WHAT YOU SHOULD DO: Set down the full listing exactly as given. Any pictures are to be left out.

RAW DATA:
^^^^^^^^
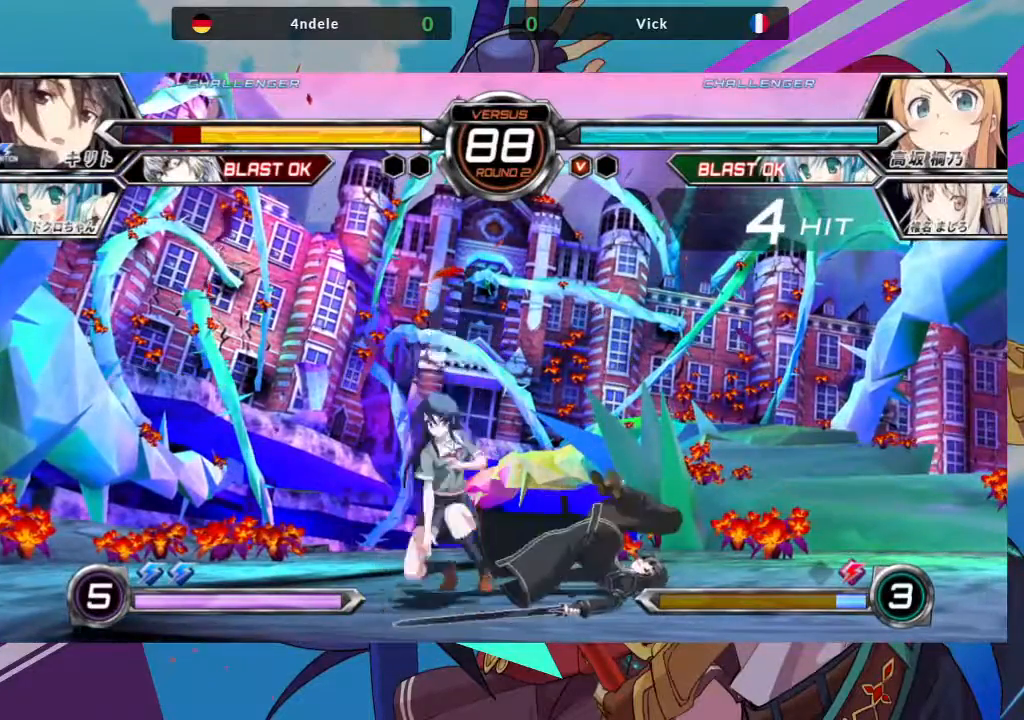
{"dt_ms": 500, "buttons": [], "left_stick": "right", "events": [[50, "left_stick", "up-left"], [333, "left_stick", "right"], [400, "left_stick", "center"], [467, "left_stick", "right"]]}
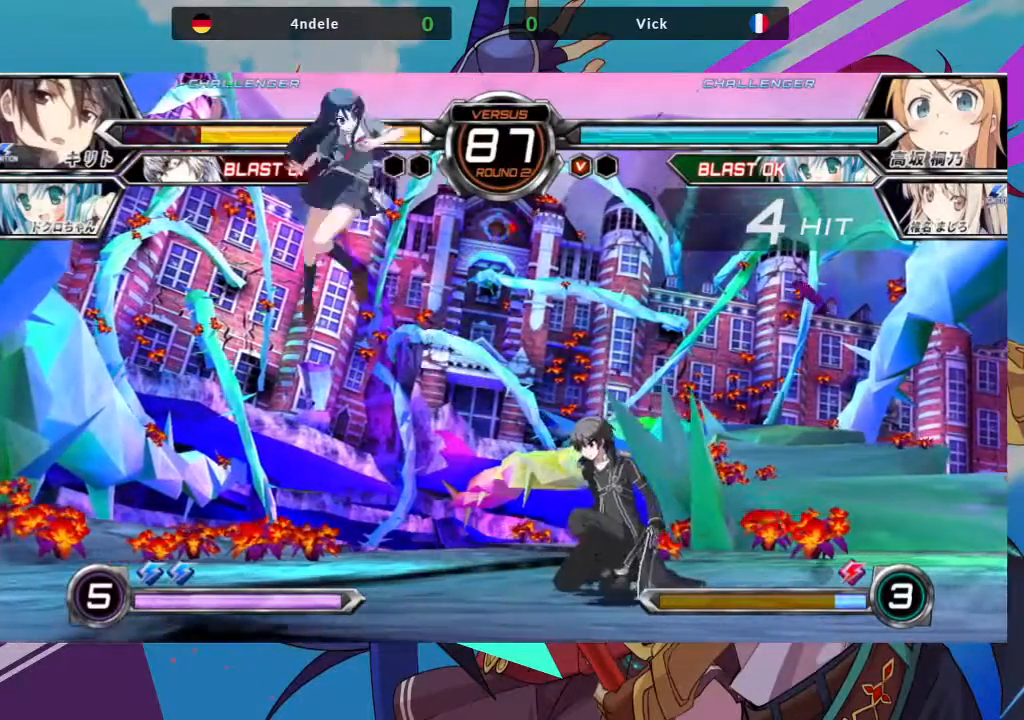
{"dt_ms": 500, "buttons": [], "left_stick": "center", "events": [[67, "left_stick", "center"], [300, "TRIANGLE", "down"], [383, "TRIANGLE", "up"]]}
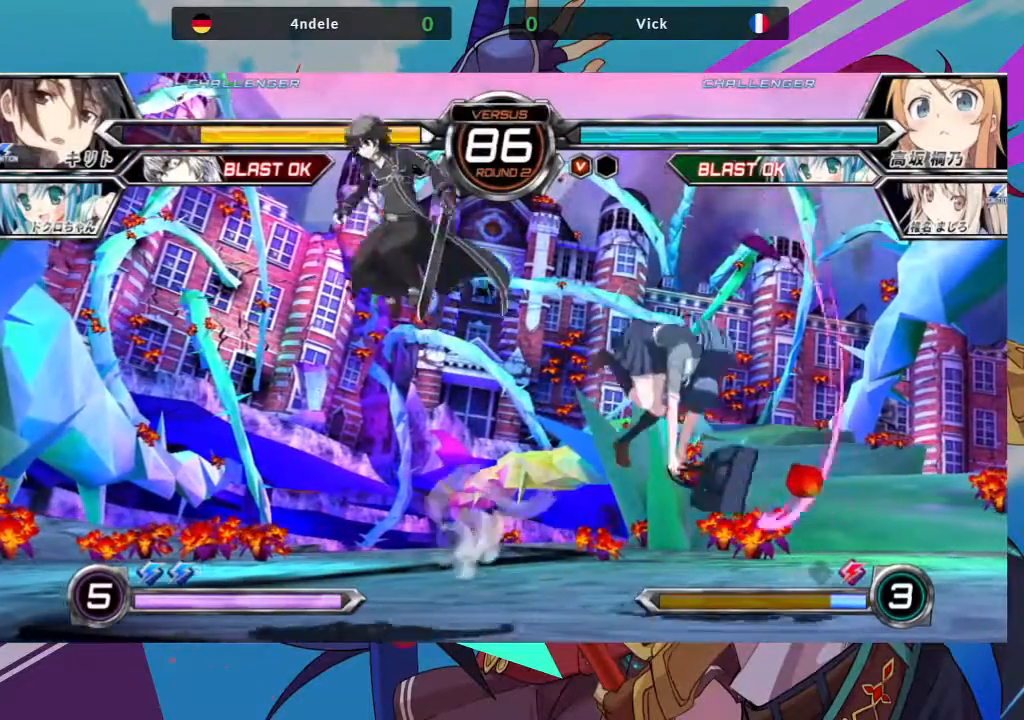
{"dt_ms": 1000, "buttons": [], "left_stick": "center"}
^^^^^^^^
THE COMPLETED TASK:
{"dt_ms": 500, "buttons": [], "left_stick": "right", "events": [[50, "left_stick", "up-left"], [333, "left_stick", "right"], [400, "left_stick", "center"], [467, "left_stick", "right"]]}
{"dt_ms": 500, "buttons": [], "left_stick": "center", "events": [[67, "left_stick", "center"], [300, "TRIANGLE", "down"], [383, "TRIANGLE", "up"]]}
{"dt_ms": 1000, "buttons": [], "left_stick": "center"}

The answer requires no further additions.